Tentukan apakah setiap pernyataan berikut sesuai dengan teks kajian: (a) Pada pukul 17.30, rombongan Tzu Chi bersiap meninggalkan Medan dengan pesawat Fokker 50; (b) Semua pengungsi datang bersama sanak saudara mereka; (c) Rombongan menikmati pemandangan langit senja dari atas pesawat. Jawab ya atau tidak untuk masing-masing, lalu kutip dengan persis kata-kata teks yang menentukan jawaban itu.

Teks Kajian:
※ ※ ※

Banyak di antara pengungsi datang dengan luka-luka di bagian tubuhnya.
Sebagian lagi datang dengan bingung tanpa sanak saudara, tanpa tujuan.
Tatapan mata yang kosong dari para pengungsi jadi pemandangan yang mudah
ditemui. Satu-satunya yang pasti mereka bawa hanyalah kesedihan, dan
itu menular dengan cepat di hati saya.
Hari menjelang senja, ketika waktu menunjukkan pukul 17.30, rombongan
Tzu Chi dengan menggunakan pesawat komersial jenis Fokker 50 bersiap
meninggalkan Medan. Kami melewati senja di atas pesawat. Langit berwarna
perak keemasan dan matahari yang redup disapu awan seharusnya jadi pemandangan
indah yang menentramkan, namun kami tak mampu menikmatinya karena perjalanan
ini adalah perjalanan menuju tanah bencana.

※ ※ ※

Data Hasil Ekstraksi:
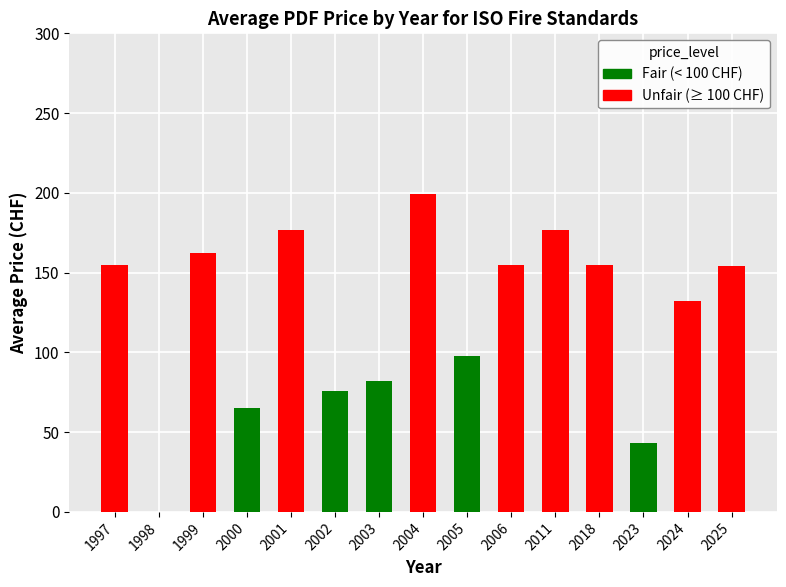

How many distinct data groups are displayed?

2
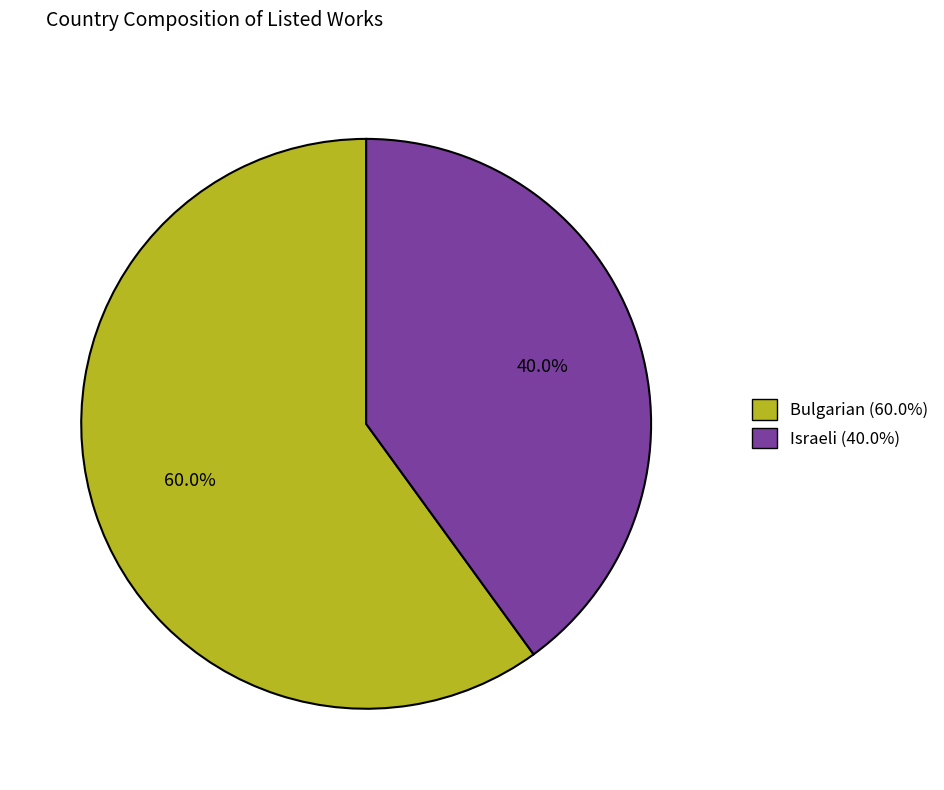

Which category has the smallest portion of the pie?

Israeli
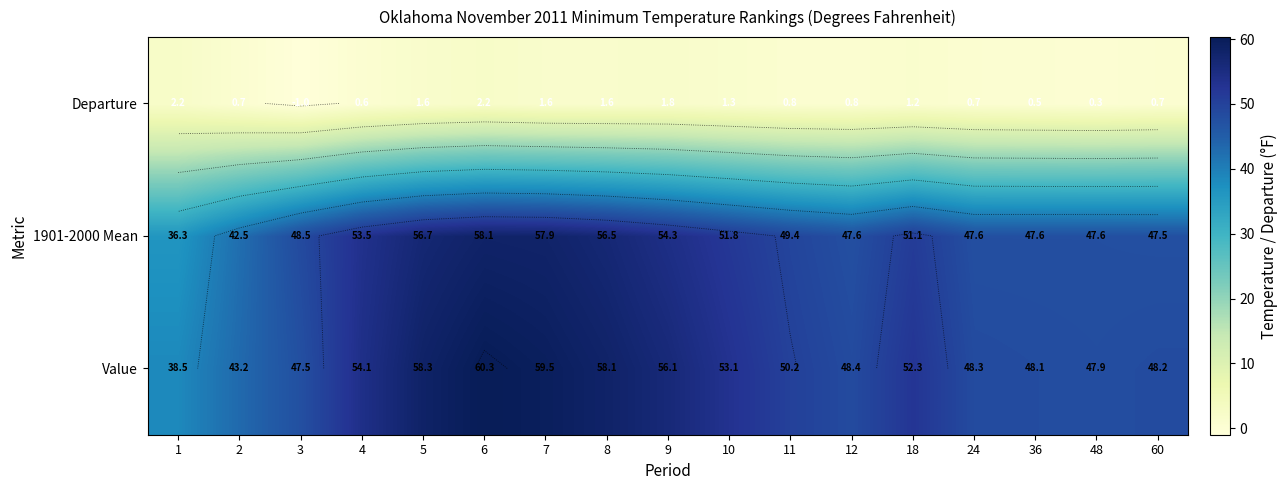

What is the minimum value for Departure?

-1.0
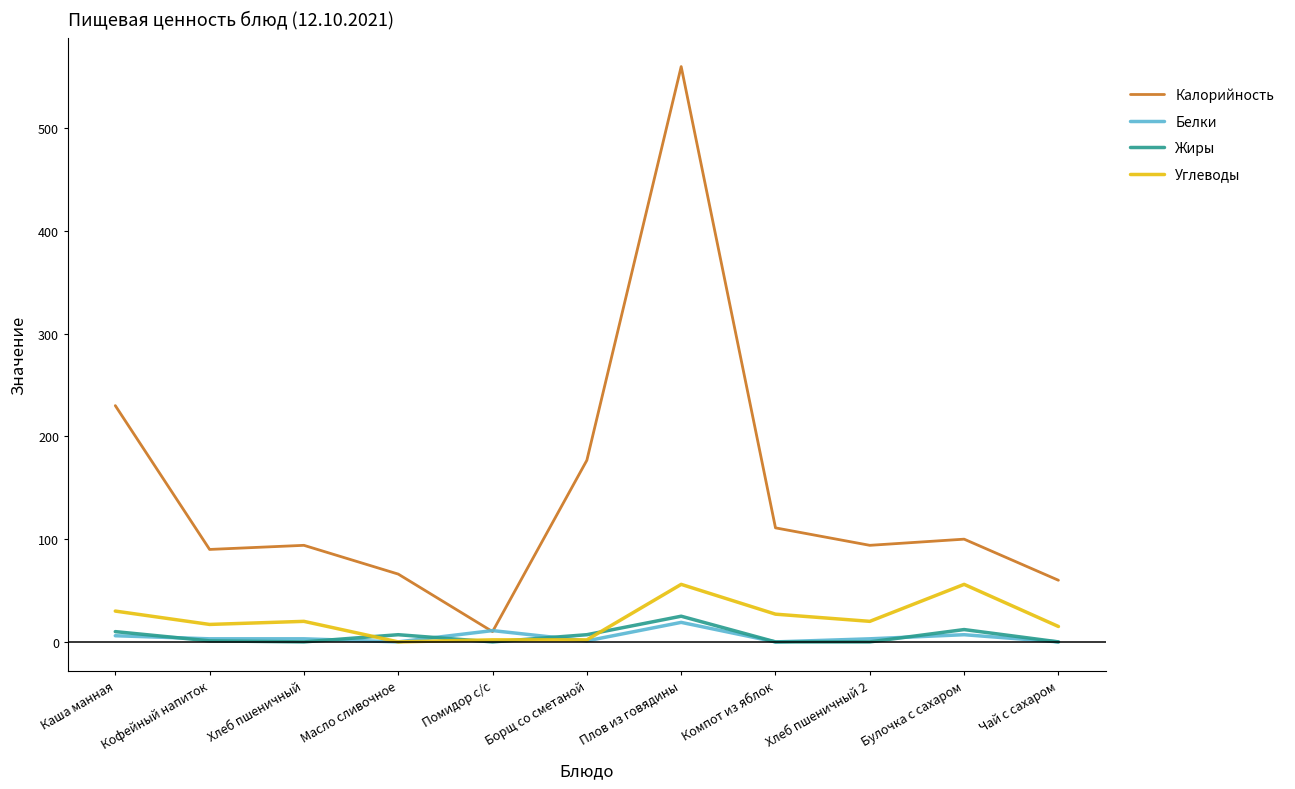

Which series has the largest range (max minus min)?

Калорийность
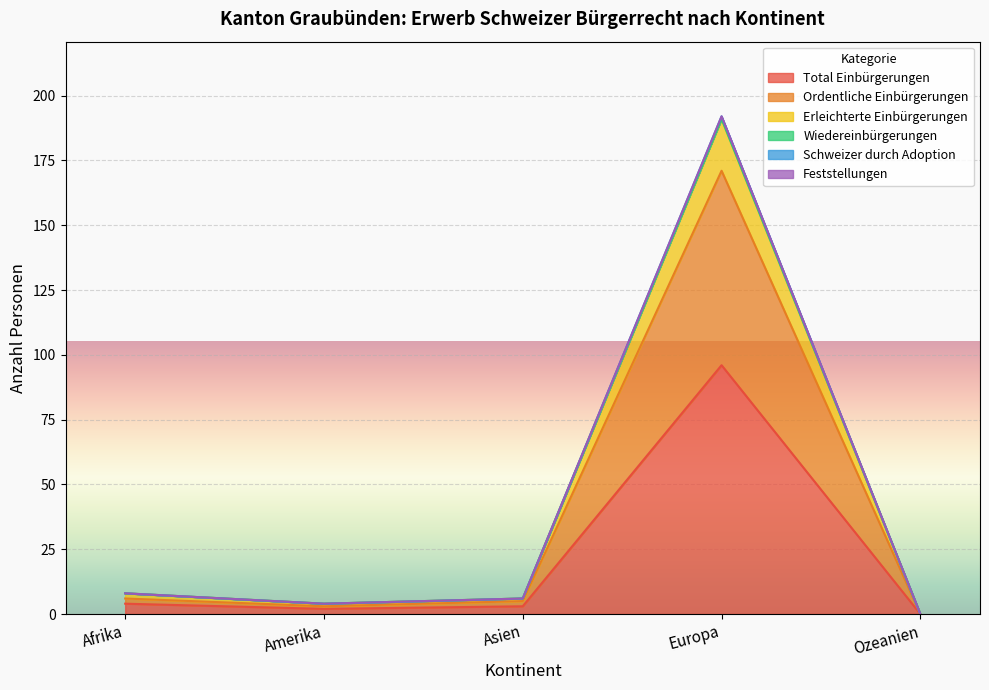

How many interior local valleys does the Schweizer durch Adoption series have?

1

※ ※ ※

Jawaban:
(a) Ya: "ketika waktu menunjukkan pukul 17.30, rombongan Tzu Chi dengan menggunakan pesawat komersial jenis Fokker 50 bersiap meninggalkan Medan"
(b) Tidak: "Sebagian lagi datang dengan bingung tanpa sanak saudara, tanpa tujuan."
(c) Tidak: "namun kami tak mampu menikmatinya karena perjalanan ini adalah perjalanan menuju tanah bencana"